Lack of interest Show proper IP when behind reverse-proxy

[Rasmus Vind]

Many people use reverse-proxies these days. Common types are Cloudflare, Varnish, Nginx. Reverse-proxies work just fine with XenForo, however, when looking at the IP log, you will find that ALL registered IPs are by your proxy and not your user.
Because of this, I suggest that we add an option to the Options page allowing you to look at the 'X-Forwarded-For' header stead of REMOTE_ADDR.

Basically, this would add a bit more logic to XenForo_Helper_Ip where it looks at $request->getServer('
HTTP_X_FORWARDED_FOR') and $_SERVER['
HTTP_X_FORWARDED_FOR'] but only if the option was enabled.

I would like the option to exist because many people are not using proxies and if there is no proxy, people can fake their IP with this instead.

I could do this myself if XenForo_Helper_Ip was dynamically loaded like many other classes are. Sadly, it isn't .

 

[Paul B]

It may not be the HTTP_X_FORWARDED_FOR setting which needs to be changed though - it depends on server configuration.

It could be HTTP_CF_CONNECTING_IP, _SERVER['HTTP_X_REAL_IP'] or some other _SERVER value.
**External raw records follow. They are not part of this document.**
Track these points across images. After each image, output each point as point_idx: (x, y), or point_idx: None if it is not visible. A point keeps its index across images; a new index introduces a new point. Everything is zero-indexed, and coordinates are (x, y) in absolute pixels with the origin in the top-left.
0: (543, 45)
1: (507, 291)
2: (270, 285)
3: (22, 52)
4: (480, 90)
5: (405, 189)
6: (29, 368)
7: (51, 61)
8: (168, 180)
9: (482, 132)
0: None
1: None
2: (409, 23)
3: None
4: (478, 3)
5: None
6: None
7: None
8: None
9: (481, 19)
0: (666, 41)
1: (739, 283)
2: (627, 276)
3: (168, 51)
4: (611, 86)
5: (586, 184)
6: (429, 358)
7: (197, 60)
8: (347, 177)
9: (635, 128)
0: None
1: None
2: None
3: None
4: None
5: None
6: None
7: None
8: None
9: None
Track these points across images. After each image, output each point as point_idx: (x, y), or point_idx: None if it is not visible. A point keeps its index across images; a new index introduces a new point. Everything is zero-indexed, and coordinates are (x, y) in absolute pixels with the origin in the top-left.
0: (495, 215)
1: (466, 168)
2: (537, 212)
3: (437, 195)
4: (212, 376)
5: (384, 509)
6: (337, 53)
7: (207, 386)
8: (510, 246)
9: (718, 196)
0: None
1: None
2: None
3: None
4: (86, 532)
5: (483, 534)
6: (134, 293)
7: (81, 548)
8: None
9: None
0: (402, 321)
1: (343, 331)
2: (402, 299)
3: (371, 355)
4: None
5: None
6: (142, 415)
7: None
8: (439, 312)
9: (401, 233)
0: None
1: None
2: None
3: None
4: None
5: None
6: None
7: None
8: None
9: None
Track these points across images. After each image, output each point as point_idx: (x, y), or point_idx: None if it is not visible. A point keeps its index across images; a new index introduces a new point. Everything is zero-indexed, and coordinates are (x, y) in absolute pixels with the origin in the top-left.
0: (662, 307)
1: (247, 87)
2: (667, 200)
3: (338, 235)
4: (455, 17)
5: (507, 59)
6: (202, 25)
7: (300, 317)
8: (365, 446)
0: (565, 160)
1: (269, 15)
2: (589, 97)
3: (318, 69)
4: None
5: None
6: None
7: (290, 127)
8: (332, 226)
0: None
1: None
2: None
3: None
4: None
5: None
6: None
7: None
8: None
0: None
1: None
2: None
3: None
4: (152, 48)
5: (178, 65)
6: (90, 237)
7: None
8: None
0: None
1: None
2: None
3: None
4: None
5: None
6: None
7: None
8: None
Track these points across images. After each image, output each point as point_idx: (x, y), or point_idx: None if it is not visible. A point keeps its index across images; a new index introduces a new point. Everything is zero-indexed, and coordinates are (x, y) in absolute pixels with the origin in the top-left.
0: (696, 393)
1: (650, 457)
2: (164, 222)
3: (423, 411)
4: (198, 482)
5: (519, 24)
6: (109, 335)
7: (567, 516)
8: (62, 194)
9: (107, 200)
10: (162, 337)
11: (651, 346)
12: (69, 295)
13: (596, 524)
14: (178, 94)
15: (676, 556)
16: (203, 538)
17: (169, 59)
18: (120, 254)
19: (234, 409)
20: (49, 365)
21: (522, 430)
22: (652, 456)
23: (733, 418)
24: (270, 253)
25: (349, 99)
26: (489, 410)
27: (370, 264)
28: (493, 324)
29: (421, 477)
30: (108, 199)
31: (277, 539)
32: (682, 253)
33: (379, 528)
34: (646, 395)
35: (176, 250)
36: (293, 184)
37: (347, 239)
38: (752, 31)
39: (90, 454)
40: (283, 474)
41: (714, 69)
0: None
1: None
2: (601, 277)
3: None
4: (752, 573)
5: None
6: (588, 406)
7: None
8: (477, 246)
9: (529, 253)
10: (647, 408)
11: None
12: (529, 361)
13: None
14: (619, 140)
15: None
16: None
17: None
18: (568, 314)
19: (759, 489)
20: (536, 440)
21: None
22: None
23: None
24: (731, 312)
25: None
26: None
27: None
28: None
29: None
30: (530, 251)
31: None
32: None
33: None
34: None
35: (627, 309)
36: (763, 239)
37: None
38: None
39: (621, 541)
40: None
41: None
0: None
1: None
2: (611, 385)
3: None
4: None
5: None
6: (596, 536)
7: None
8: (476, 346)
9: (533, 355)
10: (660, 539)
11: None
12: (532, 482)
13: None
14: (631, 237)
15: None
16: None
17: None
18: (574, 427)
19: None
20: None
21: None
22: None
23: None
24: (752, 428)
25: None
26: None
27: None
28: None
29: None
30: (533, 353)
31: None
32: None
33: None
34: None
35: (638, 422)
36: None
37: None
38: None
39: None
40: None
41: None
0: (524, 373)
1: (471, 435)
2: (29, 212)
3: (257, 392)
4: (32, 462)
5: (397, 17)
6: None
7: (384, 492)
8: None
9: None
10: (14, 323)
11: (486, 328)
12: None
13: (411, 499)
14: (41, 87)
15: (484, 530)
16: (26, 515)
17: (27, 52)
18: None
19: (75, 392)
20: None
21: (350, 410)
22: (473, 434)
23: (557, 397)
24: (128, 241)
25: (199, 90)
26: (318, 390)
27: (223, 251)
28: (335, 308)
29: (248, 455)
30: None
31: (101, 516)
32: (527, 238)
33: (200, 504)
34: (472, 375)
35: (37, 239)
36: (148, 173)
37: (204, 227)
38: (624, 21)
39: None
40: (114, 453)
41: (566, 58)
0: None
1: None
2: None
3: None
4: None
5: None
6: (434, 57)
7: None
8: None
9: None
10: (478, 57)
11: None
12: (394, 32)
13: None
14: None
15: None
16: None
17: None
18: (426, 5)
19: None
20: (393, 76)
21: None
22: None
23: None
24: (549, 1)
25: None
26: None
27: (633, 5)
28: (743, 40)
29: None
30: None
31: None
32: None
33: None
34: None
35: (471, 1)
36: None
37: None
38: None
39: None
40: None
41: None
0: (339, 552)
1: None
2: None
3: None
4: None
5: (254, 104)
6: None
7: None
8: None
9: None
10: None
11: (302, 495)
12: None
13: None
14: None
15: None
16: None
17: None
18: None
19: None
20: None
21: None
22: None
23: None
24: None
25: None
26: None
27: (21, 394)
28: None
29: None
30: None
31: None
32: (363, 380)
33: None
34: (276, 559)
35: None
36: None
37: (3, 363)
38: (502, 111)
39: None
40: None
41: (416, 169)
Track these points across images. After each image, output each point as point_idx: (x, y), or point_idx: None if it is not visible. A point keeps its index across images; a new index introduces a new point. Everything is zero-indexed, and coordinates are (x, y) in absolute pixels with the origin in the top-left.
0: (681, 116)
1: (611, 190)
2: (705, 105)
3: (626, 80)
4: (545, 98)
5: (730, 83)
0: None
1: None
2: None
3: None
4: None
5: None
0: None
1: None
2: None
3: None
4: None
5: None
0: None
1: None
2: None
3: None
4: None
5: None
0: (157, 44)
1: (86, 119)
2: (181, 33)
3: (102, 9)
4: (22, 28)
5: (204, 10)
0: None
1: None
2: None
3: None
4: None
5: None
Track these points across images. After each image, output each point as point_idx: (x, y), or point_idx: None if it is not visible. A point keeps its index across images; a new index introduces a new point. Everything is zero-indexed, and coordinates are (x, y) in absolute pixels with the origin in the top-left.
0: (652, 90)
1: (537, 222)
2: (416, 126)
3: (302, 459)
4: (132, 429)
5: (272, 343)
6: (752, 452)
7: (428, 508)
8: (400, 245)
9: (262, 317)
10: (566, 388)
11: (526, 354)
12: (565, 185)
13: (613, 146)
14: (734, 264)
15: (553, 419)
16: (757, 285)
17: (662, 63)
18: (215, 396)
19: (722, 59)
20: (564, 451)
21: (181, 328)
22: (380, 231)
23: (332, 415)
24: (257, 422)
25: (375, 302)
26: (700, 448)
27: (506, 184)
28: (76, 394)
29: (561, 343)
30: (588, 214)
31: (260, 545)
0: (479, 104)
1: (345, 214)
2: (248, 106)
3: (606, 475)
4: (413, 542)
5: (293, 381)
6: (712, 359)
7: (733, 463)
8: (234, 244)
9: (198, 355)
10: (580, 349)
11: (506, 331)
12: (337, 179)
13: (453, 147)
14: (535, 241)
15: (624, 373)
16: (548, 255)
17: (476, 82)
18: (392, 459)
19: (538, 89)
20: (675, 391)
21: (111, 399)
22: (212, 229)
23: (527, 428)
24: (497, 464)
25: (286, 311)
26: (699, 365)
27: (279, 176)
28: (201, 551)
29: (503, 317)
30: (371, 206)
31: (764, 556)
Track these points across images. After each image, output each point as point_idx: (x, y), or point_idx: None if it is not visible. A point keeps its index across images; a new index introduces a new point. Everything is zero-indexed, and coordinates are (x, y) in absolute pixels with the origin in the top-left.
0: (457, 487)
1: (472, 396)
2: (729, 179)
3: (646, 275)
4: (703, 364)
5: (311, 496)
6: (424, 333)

The best way to manage this is by editing the config,php file.

 

[James]

You can override this in config.php, see point 7 here:

https://xenforo.com/community/threads/frequently-asked-questions.5183/#post-282417

 

[Rasmus Vind]

Ah that is excellent. I am sorry for asking a frequently asked question.

 

[bolef2k]

Adding the code to the src/config.php finally resolved the issue:

if (isset($_SERVER['HTTP_X_FORWARDED_FOR']))
{
$_SERVER['REMOTE_ADDR'] = $_SERVER['HTTP_X_FORWARDED_FOR'];
}

 

[stromb0li]

Adding the code to the src/config.php finally resolved the issue:

Was this for 1.x? 2.2.13 handles this properly for me today behind a proxy. @Paul B I think this can marked as implemented?

 

[digitalpoint]

Adding the code to the src/config.php finally resolved the issue:

You really don't want to do that blindly (without validating the actual IP address the request is coming from). You should only do it if the request comes from known/trusted IPs.

Doing a swap like that allows anyone visiting your site to set the HTTP_X_FORWARDED_FOR header in their HTTP request to anything they want. So a user that is sufficiently technical enough to know how to set HTTP request headers could set the IP to anything they feel like.

 

[bolef2k]

I am running v2.2.13 and it works there by just pasting it into the config. After that the forum was also able toa ctually show how many visitors we have in the forum.